Directions for this task >> Could you print every record below exactly as it appears?

Material for this exercise >>
== Segment start ==

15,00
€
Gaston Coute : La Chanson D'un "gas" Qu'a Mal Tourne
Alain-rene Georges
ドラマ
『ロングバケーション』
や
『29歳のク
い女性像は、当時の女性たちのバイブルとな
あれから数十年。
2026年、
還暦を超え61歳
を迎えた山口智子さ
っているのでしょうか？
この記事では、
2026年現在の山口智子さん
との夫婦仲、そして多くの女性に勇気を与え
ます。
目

== Segment end ==

Exercise answer >>
15,00
€
Gaston Coute : La Chanson D'un "gas" Qu'a Mal Tourne
Alain-rene Georges
ドラマ
『ロングバケーション』
や
『29歳のク
い女性像は、当時の女性たちのバイブルとな
あれから数十年。
2026年、
還暦を超え61歳
を迎えた山口智子さ
っているのでしょうか？
この記事では、
2026年現在の山口智子さん
との夫婦仲、そして多くの女性に勇気を与え
ます。
目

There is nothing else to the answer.